The crowd went crazy. The organ player broke into a victory tune. Cameras flashed, temporarily blinding Brooke. J.B. then waxed eloquent about the lengths he’d gone to so his adoring public could view the long-hidden ball at last. After his speech everyone headed to Left Field itself for peanuts and Cracker Jack and a closer look at Grandpa Thunder’s lifelong pursuit.

And, of course, Harvey Jarman’s bequest.

Brooke’s eyes stretched across the park to the quarter-mile walk to the museum. Dane elbowed her, reaching into a bag he’d been holding.

“Here.” He held out a pair of shoes he must have dug out of the boxes she’d packed to move into his apartment in Naughton after their honeymoon.

“Flats!” Her feet sang an angelic song of deliverance. “You really do know me. And love me.” For more than just what the outside world saw when she wore her pageant dress.

“I’m a Brooke Chadwick expert.”

First she took off her high heels and slid her happy feet into the dreamy shoes. Then she planted a tender kiss on Dane’s mouth, forgetting the crowd melting toward the museum. Only she and her soon-to-be-husband existed in this big, empty field of grass, with the sky stretching for millennia above them, like their future together, and their children’s children’s futures and beyond.

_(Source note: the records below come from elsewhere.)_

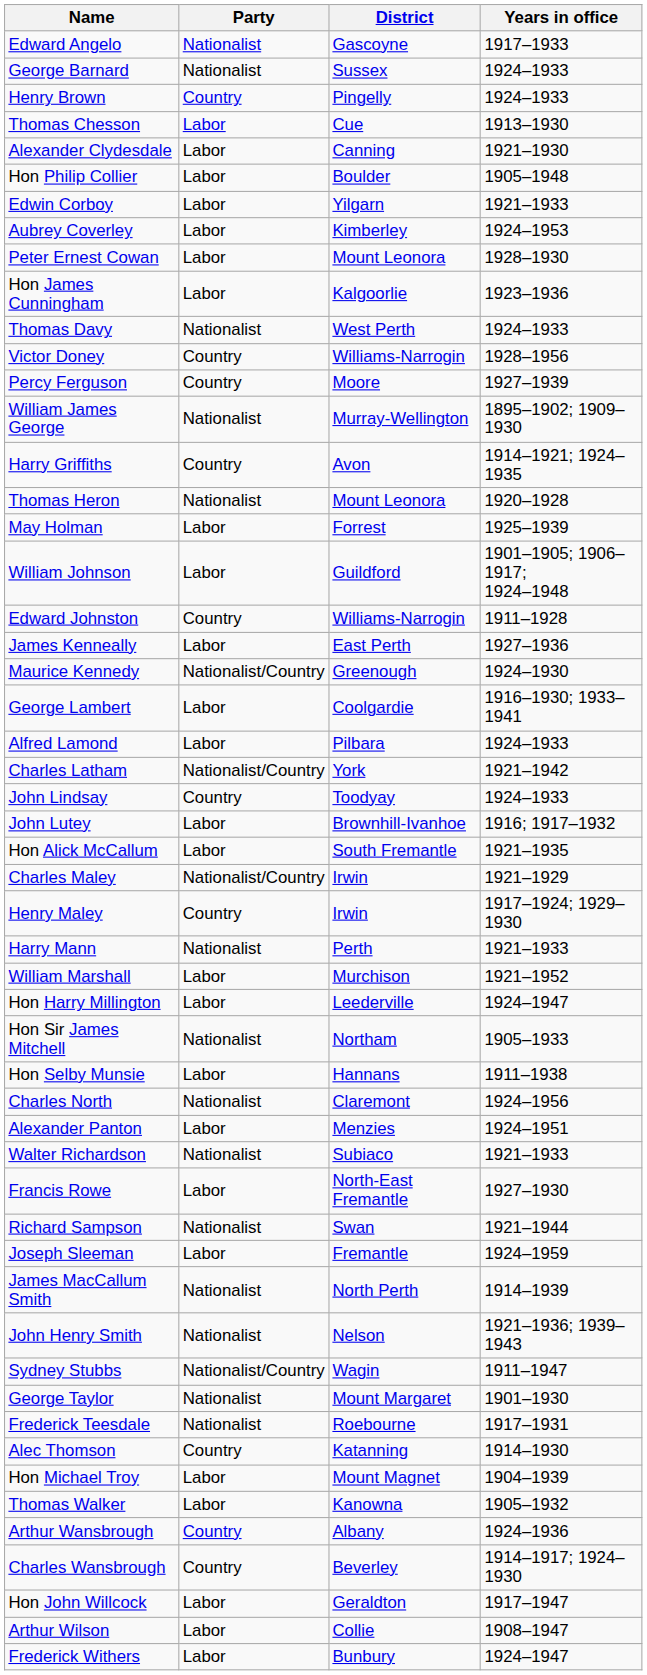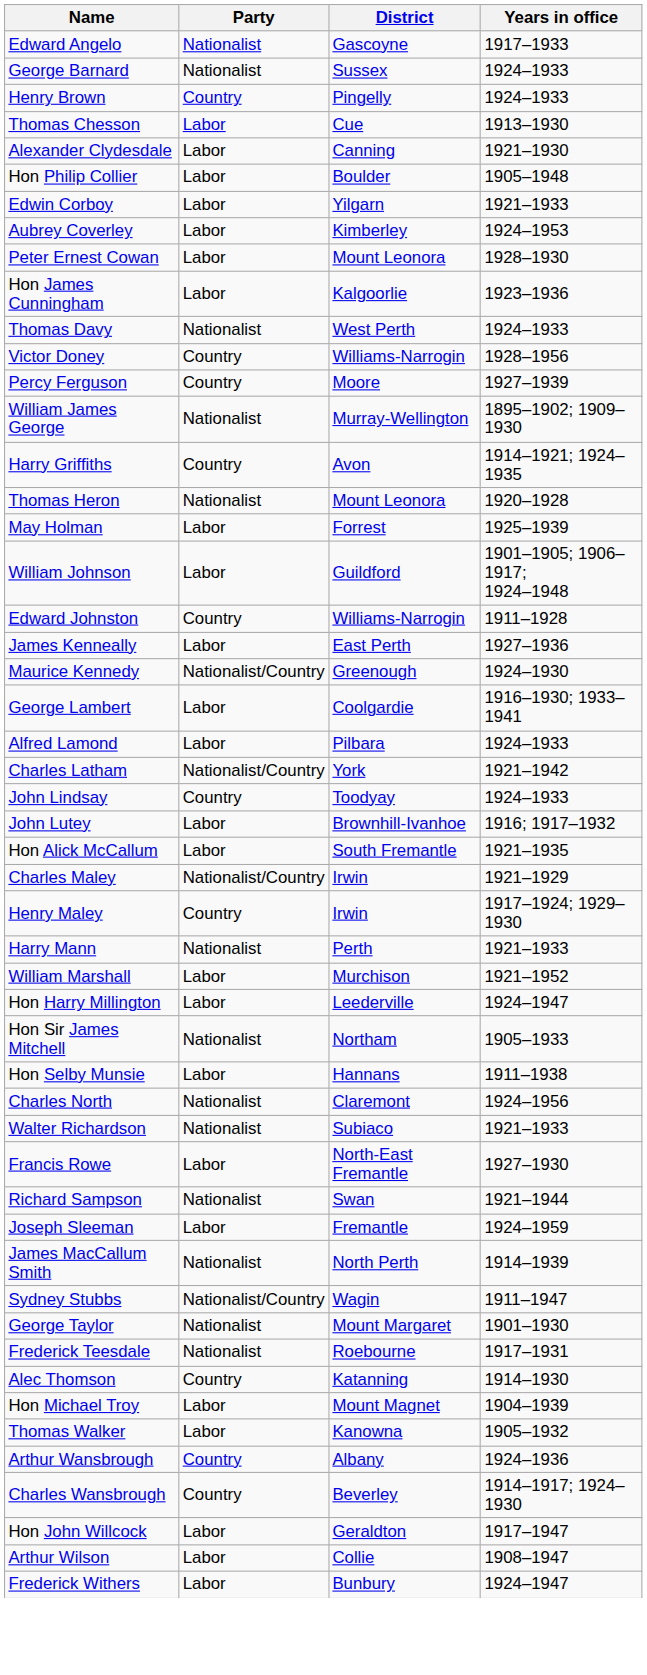- row: Alexander Panton | Labor | Menzies | 1924–1951
- row: John Henry Smith | Nationalist | Nelson | 1921–1936; 1939–1943
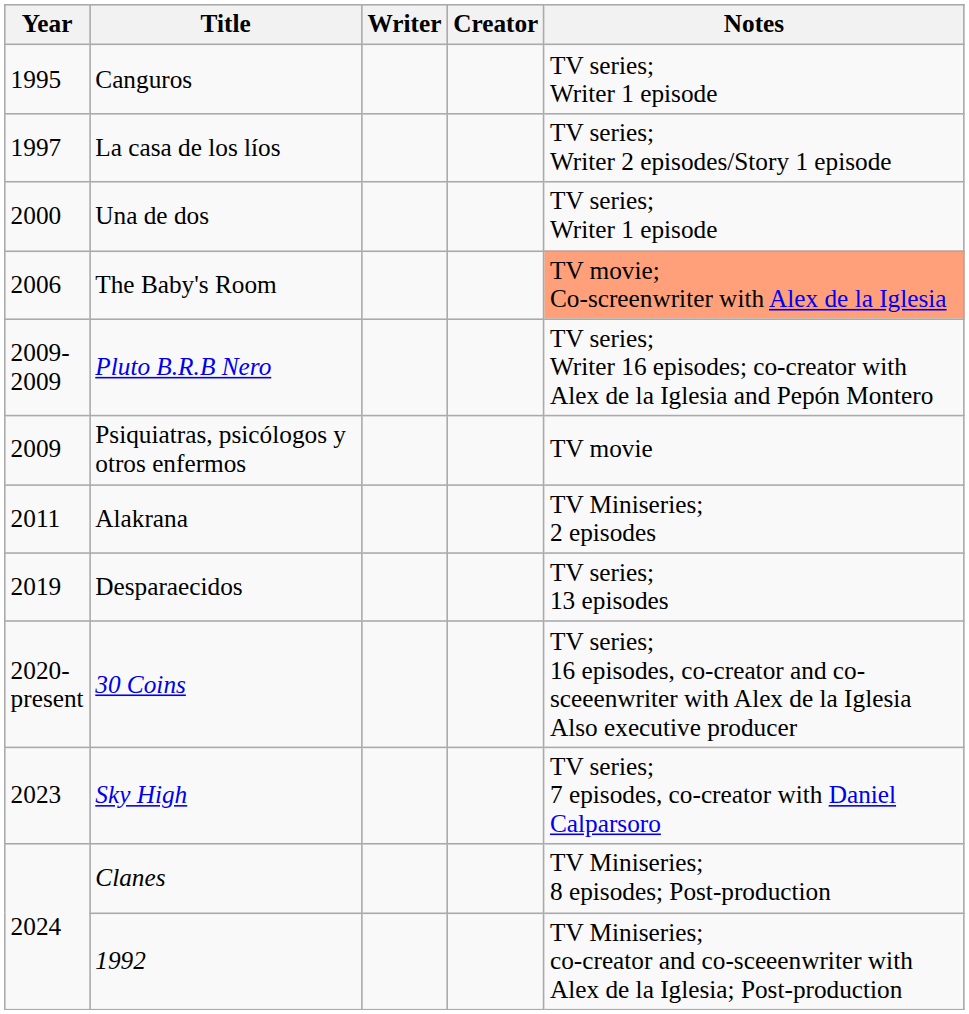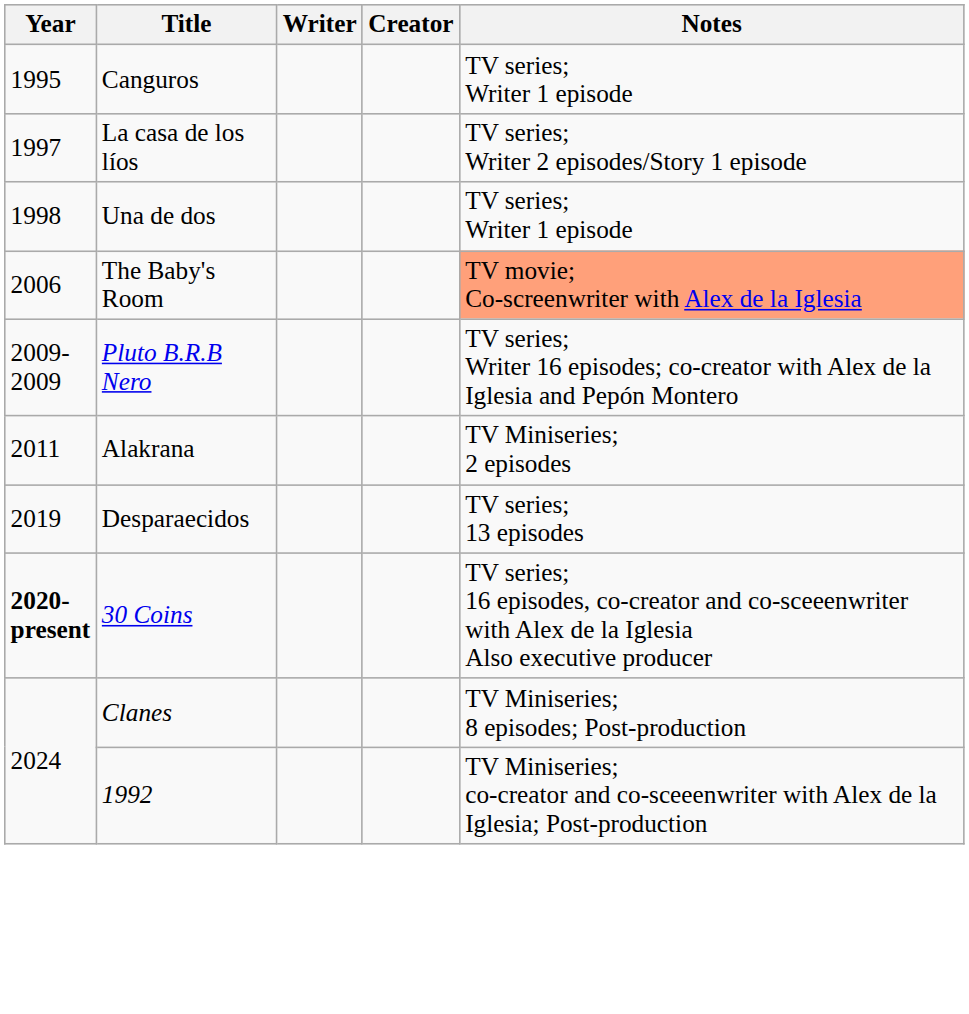Una de dos | Year: 2000 -> 1998
- row: 2009 | Psiquiatras, psicólogos y otros enfermos | TV movie
30 Coins | Year: normal -> bold
- row: 2023 | Sky High | TV series; 7 episodes, co-creator with Daniel Calparsoro
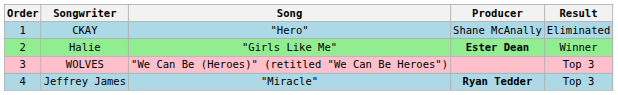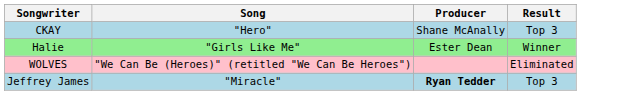- column: Order | 1 | 2 | 3 | 4
CKAY | Result: Eliminated -> Top 3
Halie | Producer: bold -> normal
WOLVES | Result: Top 3 -> Eliminated
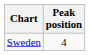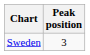Sweden | Peak position: 4 -> 3
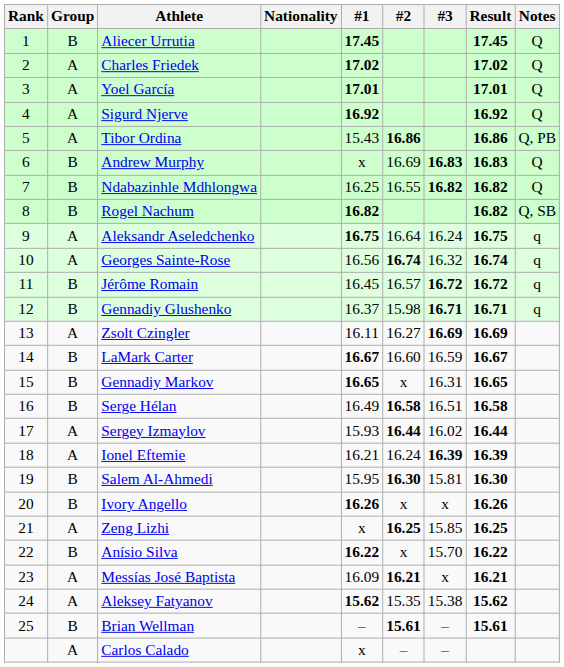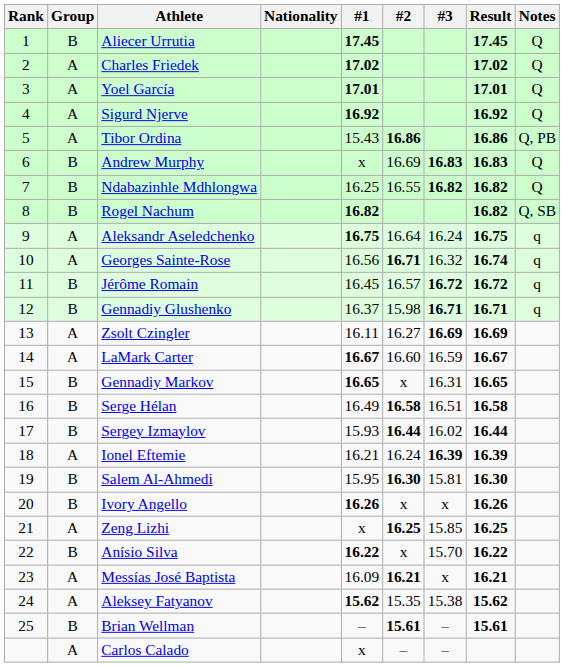Georges Sainte-Rose | #2: 16.74 -> 16.71
LaMark Carter | Group: B -> A
Sergey Izmaylov | Group: A -> B
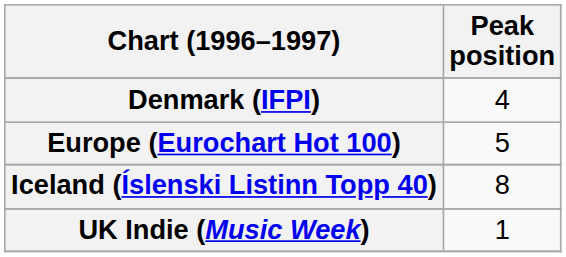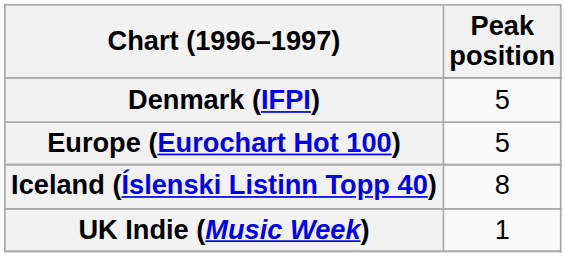Denmark (IFPI) | Peak position: 4 -> 5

“Besides,” Dane whispered, his nose nuzzling through her hair, “even if we can’t begin until tomorrow, I’m going to celebrate a new generation of Rockwells.” His hand slid to her stomach. “If we get a running start, there’s a chance we could field a whole team.”

“Eleven!”

“I know. It doesn’t seem like enough. We’d need some relief pitchers, and stuff.” The long dimple in his cheek deepened, and his eyes got that seductive, heavy-lidded gaze. Brooke’s skin tingled with electric anticipation. “We’ll call our team,” he whispered, close to her face, “the Golden Thunder Chadwick Monkeys. After your grandpa.”

She burst out laughing. “How about the Yankees? He’d like that more.”

“That’ll do.” He pressed a kiss to her mouth. “We’ll get started on it tomorrow night.”